Although grants may become available, much of the cost may fall on the backs of customers. Yet, someday a new facility will be necessary regardless, as it is unable to discharge anymore volume into the Chattooga River. And over the next two decades, demand for sewer in Cashiers is expected to triple what the current plant provides. The new plant will meet that projected need.

However, a pressing concern is what happens in the meantime. For property owners who can’t link to the sewer system the other option is to use a septic system and a leech field to filter the waste. That poses at least two potential problems, one being the property owner must have enough land to meet the minimum leech field size, the other being Cashiers drinking water could be at risk.

The authority’s board has set aside 5,000 gallons per day of capacity for emergency situations in which a septic system fails and that building needs someplace to flush. Damage from tree roots and broken pipes can wreak havoc on septic systems which in turn can do the same to groundwater.

“When they fail, then it becomes not only your problem but your neighbor’s problem,” Sawyer said of the septic systems.

Furthermore, over time, slow seepage into Cashier’s aquifer could all adversely affect the well water. Without a centralized water system, much of the community’s water comes from an open aquifer, which is not enclosed in a protective clay layer.

The soil structure is such that whatever goes into the ground is also being drawn up by the many individual wells serving residents.

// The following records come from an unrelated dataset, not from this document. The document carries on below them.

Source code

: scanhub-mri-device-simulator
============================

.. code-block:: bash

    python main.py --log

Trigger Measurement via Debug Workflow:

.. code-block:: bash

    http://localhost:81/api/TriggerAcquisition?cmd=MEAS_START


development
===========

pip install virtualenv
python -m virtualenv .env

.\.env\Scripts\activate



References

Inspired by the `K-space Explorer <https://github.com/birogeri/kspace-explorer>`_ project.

Cashiers’ growth projections, especially now that the homebuilding market in the area is picking back up again, are not going to help the situation.

“If you’re getting too many septic fields close together you can start to impact groundwater standards,” Harbaugh said. “I’m not saying that’s happening but the potential is there.”

In the coming year, he said he will begin exploring some sort of water solution for Cashiers, whether it be expanding a small, centralized water system that serves the county’s recreation center and a dozen or so nearby customers, or enacting restrictions in the dry months as to how much water people can pull from their wells.

In drought, residents have experienced water shortages because of the strain on the main aquifer.

But both Cashiers water and sewer, hopefully not intermingling, will be a challenge to keep the community viable and growing in coming years.

“We want to make sure the community is sustainable,” Harbaugh said.